→ Task list:
[A] In the passage on the Crocus City Hall attack, how many children died in the 2004 Beslan school seizure?
[B] List every country that the passage on the Crocus City Hall attack names as a place where Isis-K accuses Russia of intervening.

The atrocity signals the alarming return of Islamist-linked terrorism to Russian cities after a decade in which it had seemed in retreat, though the source today differs from the early 2000s. The Crocus City Hall incident has echoes of Moscow’s Nord-Ost theatre siege in 2002, where more than 170 people died, and the 2004 seizure of a school in Beslan in which 334 people, including 186 children, perished.
Those attacks were carried out by Chechen militants fighting a separatist war against Russia, who had ties to al-Qaeda-related groups. Responsibility for the concert assault has been claimed instead by Isis, the jihadi group, with western countries attributing it specifically to an Afghan-based affiliate called Isis-Khorasan, or Isis-K. Isis-K struck Russia’s embassy in Kabul in 2022 and has been “fixated” on Russia for two years, according to the Soufan Center, a think-tank. The group accuses the Kremlin of having Muslim blood on its hands from Russia’s interventions in Afghanistan, Chechnya and Syria. The Isis claim to be behind the Moscow attack is reinforced by its release of bodycam footage.
The US has pointed the finger at Isis, and officials have confirmed they had intelligence this month suggesting Isis-K was planning an imminent attack in Moscow — which they shared with Russia under a “duty to warn”. The US embassy advised Americans to avoid large gatherings in the capital. President Vladimir Putin denounced the US warnings as “provocations”.
In a less authoritarian state, the population would be demanding to know why their security services failed to stop an attack whose possibility had been flagged, and why their president dismissed the alerts. They would ask whether sending thousands of troops to a senseless war, and diverting intelligence resources away from counterterrorism and into the fight against Ukraine — and suppressing internal dissent — has made the country more vulnerable. Putin, it should be remembered, was elected president in 2000 on a promise to keep Russians safe after mysterious Moscow apartment bombings that he blamed on Chechens.

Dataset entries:
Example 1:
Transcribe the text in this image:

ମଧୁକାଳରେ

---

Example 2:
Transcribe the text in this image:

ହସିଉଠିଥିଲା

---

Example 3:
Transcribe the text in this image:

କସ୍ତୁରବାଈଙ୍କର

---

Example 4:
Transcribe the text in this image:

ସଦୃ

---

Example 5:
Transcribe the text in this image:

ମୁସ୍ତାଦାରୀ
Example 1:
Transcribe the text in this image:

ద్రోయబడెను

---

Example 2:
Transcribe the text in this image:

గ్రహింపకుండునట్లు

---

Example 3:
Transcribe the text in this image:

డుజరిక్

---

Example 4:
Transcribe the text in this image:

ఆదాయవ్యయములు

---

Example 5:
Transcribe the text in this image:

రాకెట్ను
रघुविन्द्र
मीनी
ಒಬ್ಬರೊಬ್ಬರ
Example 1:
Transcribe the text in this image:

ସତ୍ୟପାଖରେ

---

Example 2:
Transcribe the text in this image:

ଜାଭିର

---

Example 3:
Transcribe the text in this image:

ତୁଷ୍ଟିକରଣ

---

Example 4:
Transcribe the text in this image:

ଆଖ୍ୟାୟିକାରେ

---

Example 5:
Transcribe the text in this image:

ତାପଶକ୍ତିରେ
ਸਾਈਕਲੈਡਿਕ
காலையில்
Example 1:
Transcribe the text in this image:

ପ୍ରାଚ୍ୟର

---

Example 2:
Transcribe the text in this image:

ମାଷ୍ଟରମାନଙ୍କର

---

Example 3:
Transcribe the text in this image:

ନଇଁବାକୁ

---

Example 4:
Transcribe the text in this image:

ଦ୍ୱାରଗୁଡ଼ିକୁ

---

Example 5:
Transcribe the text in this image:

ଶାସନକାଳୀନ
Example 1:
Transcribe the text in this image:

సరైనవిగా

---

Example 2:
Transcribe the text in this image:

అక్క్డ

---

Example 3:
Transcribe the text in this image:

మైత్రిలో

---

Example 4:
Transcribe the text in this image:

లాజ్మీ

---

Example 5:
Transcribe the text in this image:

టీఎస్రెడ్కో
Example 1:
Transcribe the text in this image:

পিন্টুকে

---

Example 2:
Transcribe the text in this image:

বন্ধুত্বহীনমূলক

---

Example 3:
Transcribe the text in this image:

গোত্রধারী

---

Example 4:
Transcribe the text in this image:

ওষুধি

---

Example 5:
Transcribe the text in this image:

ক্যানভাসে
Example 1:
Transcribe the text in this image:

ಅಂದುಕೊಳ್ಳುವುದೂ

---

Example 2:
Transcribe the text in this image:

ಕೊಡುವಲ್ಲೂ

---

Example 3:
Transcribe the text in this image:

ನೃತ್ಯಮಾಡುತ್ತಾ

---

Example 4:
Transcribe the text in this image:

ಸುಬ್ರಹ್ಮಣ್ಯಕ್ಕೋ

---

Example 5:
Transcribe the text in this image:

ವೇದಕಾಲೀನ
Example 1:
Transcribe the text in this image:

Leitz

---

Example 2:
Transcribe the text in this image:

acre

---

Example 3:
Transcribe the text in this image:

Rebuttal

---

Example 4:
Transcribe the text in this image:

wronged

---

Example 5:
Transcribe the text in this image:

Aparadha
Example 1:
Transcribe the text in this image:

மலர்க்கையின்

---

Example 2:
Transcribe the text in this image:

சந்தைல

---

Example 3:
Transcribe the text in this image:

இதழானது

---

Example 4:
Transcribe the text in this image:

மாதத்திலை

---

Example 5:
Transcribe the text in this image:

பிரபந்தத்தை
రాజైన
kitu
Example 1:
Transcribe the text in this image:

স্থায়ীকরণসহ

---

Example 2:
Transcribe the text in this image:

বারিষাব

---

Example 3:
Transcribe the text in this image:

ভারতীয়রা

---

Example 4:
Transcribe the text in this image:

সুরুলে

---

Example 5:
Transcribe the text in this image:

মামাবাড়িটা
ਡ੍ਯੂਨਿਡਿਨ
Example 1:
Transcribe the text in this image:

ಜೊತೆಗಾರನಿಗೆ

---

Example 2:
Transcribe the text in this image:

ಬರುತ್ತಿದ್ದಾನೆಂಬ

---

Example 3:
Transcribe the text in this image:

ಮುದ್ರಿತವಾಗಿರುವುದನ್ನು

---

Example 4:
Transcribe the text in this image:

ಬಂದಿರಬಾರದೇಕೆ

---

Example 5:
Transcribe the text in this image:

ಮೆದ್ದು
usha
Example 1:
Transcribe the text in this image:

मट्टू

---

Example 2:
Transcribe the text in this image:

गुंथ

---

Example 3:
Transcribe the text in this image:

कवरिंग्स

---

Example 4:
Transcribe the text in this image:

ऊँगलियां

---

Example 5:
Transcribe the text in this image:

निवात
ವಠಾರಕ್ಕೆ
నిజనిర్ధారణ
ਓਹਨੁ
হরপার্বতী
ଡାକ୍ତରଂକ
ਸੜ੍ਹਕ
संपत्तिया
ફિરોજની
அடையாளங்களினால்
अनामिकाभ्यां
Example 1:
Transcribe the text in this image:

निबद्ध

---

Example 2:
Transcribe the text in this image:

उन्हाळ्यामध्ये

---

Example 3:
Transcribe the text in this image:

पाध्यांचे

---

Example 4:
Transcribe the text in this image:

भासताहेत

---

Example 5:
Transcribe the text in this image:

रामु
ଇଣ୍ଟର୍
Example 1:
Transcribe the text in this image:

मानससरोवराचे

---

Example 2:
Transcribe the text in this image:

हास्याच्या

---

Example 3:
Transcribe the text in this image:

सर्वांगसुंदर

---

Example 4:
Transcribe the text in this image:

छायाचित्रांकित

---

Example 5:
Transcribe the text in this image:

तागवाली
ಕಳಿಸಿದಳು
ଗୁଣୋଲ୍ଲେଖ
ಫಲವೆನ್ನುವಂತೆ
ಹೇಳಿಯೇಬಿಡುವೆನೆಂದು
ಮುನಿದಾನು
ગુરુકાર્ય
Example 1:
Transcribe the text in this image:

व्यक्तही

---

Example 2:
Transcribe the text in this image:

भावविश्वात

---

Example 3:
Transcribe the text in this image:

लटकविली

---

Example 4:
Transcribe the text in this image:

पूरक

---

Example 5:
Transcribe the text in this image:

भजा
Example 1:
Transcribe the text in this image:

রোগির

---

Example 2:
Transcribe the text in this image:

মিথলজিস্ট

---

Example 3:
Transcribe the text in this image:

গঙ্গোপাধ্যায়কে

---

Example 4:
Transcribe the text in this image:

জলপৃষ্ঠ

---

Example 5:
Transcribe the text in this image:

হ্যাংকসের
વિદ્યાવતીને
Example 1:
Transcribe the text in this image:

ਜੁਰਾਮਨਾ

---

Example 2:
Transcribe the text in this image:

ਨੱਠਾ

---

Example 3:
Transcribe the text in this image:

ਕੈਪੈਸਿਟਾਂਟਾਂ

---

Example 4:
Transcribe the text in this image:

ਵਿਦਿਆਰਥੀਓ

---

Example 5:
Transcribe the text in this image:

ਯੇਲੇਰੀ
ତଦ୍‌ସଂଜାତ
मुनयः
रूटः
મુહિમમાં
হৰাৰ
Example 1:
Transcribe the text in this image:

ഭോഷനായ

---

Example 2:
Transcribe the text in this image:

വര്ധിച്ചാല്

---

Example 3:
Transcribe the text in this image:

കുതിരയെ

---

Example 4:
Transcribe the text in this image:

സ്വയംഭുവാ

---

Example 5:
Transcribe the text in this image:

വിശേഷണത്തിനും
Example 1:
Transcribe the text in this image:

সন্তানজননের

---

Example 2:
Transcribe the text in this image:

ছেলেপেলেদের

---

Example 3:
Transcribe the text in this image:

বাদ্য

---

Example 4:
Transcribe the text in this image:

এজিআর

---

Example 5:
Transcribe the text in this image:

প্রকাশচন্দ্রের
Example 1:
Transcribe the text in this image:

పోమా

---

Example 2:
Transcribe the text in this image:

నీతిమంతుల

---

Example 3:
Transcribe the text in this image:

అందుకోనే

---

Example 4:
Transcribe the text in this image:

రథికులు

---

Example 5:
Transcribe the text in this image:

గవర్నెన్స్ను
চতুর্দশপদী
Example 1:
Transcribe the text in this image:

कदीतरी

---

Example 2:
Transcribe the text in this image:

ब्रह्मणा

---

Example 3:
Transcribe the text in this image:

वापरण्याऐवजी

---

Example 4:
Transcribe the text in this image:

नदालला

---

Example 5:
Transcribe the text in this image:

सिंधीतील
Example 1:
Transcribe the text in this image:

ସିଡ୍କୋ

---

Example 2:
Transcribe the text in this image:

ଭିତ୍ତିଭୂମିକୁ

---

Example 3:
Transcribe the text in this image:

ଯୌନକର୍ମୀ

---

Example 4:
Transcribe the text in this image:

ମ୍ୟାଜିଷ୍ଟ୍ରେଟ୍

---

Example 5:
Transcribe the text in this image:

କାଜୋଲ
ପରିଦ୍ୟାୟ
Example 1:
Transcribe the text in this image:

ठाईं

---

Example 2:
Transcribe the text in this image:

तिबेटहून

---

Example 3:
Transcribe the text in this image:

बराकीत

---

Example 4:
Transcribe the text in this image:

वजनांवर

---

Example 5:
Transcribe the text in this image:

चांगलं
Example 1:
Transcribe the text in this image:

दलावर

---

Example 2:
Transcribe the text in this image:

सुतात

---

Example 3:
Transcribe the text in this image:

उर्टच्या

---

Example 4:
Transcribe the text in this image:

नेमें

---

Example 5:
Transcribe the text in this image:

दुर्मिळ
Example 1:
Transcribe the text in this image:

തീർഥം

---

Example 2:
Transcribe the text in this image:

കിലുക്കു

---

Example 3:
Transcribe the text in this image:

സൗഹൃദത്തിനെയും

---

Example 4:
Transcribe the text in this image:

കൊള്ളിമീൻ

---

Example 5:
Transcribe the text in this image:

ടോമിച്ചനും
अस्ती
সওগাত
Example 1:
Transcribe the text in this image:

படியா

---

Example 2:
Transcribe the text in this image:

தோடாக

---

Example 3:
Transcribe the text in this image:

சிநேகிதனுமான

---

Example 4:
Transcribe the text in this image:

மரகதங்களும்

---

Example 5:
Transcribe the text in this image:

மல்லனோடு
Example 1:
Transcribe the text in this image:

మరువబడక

→ Solved problems:
[A] 186 children.

[B] Afghanistan, Chechnya, Syria